- **Stored dataset items**:

::::::::::

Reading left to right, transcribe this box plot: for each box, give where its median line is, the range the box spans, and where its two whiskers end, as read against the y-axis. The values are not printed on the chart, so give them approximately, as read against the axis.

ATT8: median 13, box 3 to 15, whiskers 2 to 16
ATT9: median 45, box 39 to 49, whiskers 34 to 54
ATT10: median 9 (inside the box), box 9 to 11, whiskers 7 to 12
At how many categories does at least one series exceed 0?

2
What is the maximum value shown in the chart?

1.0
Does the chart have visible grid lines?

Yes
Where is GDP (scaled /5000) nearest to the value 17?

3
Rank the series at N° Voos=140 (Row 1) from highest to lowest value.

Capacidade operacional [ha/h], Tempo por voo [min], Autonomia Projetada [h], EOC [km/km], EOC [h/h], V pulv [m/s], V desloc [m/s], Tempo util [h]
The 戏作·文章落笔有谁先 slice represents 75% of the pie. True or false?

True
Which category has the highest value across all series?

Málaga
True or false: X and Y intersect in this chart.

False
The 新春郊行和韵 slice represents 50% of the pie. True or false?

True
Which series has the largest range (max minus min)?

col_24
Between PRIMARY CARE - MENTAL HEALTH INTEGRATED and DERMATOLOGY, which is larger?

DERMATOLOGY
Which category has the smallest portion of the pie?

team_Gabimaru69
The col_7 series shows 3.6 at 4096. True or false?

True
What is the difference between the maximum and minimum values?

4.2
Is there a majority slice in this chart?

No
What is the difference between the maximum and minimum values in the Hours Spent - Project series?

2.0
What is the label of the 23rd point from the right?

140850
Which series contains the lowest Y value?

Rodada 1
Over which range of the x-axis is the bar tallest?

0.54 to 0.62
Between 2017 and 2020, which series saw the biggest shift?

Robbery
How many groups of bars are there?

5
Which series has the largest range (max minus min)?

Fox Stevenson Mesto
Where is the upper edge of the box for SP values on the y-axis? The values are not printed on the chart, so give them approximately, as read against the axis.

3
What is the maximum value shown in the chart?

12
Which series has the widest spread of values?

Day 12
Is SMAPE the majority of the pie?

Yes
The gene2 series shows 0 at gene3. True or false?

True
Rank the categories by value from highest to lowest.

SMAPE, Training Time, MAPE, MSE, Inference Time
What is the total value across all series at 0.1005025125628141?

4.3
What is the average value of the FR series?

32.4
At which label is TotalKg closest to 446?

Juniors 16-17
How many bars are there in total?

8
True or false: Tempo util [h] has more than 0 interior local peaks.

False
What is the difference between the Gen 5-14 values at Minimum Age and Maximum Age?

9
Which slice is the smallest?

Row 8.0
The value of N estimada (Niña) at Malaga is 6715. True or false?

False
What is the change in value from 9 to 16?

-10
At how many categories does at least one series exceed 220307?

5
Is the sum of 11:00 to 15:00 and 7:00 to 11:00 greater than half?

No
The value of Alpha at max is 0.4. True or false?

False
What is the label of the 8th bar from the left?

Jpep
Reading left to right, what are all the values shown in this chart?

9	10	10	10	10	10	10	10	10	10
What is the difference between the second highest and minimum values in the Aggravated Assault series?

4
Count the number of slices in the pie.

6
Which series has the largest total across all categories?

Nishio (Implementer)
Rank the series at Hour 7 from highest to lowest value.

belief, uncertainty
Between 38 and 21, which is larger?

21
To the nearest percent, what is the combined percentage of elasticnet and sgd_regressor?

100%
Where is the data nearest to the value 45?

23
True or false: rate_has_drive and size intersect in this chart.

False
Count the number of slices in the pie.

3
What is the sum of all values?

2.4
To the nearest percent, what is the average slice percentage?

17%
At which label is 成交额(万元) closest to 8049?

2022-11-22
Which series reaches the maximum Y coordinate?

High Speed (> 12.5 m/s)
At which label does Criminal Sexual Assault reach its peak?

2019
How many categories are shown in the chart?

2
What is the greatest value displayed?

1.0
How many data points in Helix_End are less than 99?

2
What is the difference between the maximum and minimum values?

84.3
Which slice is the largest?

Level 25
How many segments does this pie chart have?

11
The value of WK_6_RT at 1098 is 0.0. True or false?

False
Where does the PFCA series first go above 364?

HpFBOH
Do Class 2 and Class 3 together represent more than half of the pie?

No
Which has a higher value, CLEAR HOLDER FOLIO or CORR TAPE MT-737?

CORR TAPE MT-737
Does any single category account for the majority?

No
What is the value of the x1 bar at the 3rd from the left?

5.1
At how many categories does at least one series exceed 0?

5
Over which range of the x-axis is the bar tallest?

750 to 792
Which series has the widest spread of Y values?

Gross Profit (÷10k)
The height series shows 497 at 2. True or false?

::::::::::

- **What you will do**:
Copy out all of the items above, swapping "maximum and minimum" for "highest and lowest" wherever it occurs and leaving everything else untouched.

- **Your response**:
Reading left to right, transcribe this box plot: for each box, give where its median line is, the range the box spans, and where its two whiskers end, as read against the y-axis. The values are not printed on the chart, so give them approximately, as read against the axis.

ATT8: median 13, box 3 to 15, whiskers 2 to 16
ATT9: median 45, box 39 to 49, whiskers 34 to 54
ATT10: median 9 (inside the box), box 9 to 11, whiskers 7 to 12
At how many categories does at least one series exceed 0?

2
What is the maximum value shown in the chart?

1.0
Does the chart have visible grid lines?

Yes
Where is GDP (scaled /5000) nearest to the value 17?

3
Rank the series at N° Voos=140 (Row 1) from highest to lowest value.

Capacidade operacional [ha/h], Tempo por voo [min], Autonomia Projetada [h], EOC [km/km], EOC [h/h], V pulv [m/s], V desloc [m/s], Tempo util [h]
The 戏作·文章落笔有谁先 slice represents 75% of the pie. True or false?

True
Which category has the highest value across all series?

Málaga
True or false: X and Y intersect in this chart.

False
The 新春郊行和韵 slice represents 50% of the pie. True or false?

True
Which series has the largest range (max minus min)?

col_24
Between PRIMARY CARE - MENTAL HEALTH INTEGRATED and DERMATOLOGY, which is larger?

DERMATOLOGY
Which category has the smallest portion of the pie?

team_Gabimaru69
The col_7 series shows 3.6 at 4096. True or false?

True
What is the difference between the highest and lowest values?

4.2
Is there a majority slice in this chart?

No
What is the difference between the highest and lowest values in the Hours Spent - Project series?

2.0
What is the label of the 23rd point from the right?

140850
Which series contains the lowest Y value?

Rodada 1
Over which range of the x-axis is the bar tallest?

0.54 to 0.62
Between 2017 and 2020, which series saw the biggest shift?

Robbery
How many groups of bars are there?

5
Which series has the largest range (max minus min)?

Fox Stevenson Mesto
Where is the upper edge of the box for SP values on the y-axis? The values are not printed on the chart, so give them approximately, as read against the axis.

3
What is the maximum value shown in the chart?

12
Which series has the widest spread of values?

Day 12
Is SMAPE the majority of the pie?

Yes
The gene2 series shows 0 at gene3. True or false?

True
Rank the categories by value from highest to lowest.

SMAPE, Training Time, MAPE, MSE, Inference Time
What is the total value across all series at 0.1005025125628141?

4.3
What is the average value of the FR series?

32.4
At which label is TotalKg closest to 446?

Juniors 16-17
How many bars are there in total?

8
True or false: Tempo util [h] has more than 0 interior local peaks.

False
What is the difference between the Gen 5-14 values at Minimum Age and Maximum Age?

9
Which slice is the smallest?

Row 8.0
The value of N estimada (Niña) at Malaga is 6715. True or false?

False
What is the change in value from 9 to 16?

-10
At how many categories does at least one series exceed 220307?

5
Is the sum of 11:00 to 15:00 and 7:00 to 11:00 greater than half?

No
The value of Alpha at max is 0.4. True or false?

False
What is the label of the 8th bar from the left?

Jpep
Reading left to right, what are all the values shown in this chart?

9	10	10	10	10	10	10	10	10	10
What is the difference between the second highest and minimum values in the Aggravated Assault series?

4
Count the number of slices in the pie.

6
Which series has the largest total across all categories?

Nishio (Implementer)
Rank the series at Hour 7 from highest to lowest value.

belief, uncertainty
Between 38 and 21, which is larger?

21
To the nearest percent, what is the combined percentage of elasticnet and sgd_regressor?

100%
Where is the data nearest to the value 45?

23
True or false: rate_has_drive and size intersect in this chart.

False
Count the number of slices in the pie.

3
What is the sum of all values?

2.4
To the nearest percent, what is the average slice percentage?

17%
At which label is 成交额(万元) closest to 8049?

2022-11-22
Which series reaches the maximum Y coordinate?

High Speed (> 12.5 m/s)
At which label does Criminal Sexual Assault reach its peak?

2019
How many categories are shown in the chart?

2
What is the greatest value displayed?

1.0
How many data points in Helix_End are less than 99?

2
What is the difference between the highest and lowest values?

84.3
Which slice is the largest?

Level 25
How many segments does this pie chart have?

11
The value of WK_6_RT at 1098 is 0.0. True or false?

False
Where does the PFCA series first go above 364?

HpFBOH
Do Class 2 and Class 3 together represent more than half of the pie?

No
Which has a higher value, CLEAR HOLDER FOLIO or CORR TAPE MT-737?

CORR TAPE MT-737
Does any single category account for the majority?

No
What is the value of the x1 bar at the 3rd from the left?

5.1
At how many categories does at least one series exceed 0?

5
Over which range of the x-axis is the bar tallest?

750 to 792
Which series has the widest spread of Y values?

Gross Profit (÷10k)
The height series shows 497 at 2. True or false?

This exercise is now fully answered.